- _AIM OF THE EXERCISE_:
Reproduce the text lines of each entry below word for word, leaving out the pictures.

- _RECORD EXTRACTS_:
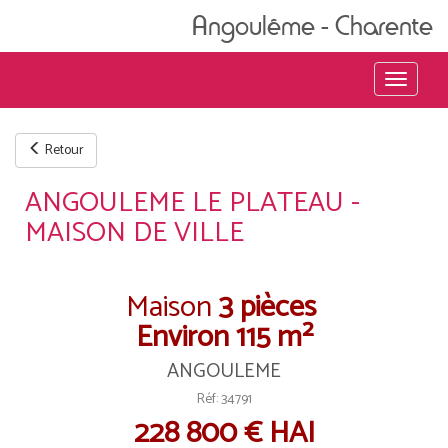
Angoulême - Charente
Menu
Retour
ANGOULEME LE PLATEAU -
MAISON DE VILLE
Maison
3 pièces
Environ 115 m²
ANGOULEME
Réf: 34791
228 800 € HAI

- _RESPONSE FOR THIS EXERCISE_:
Angoulême - Charente
Menu
Retour
ANGOULEME LE PLATEAU -
MAISON DE VILLE
Maison
3 pièces
Environ 115 m²
ANGOULEME
Réf: 34791
228 800 € HAI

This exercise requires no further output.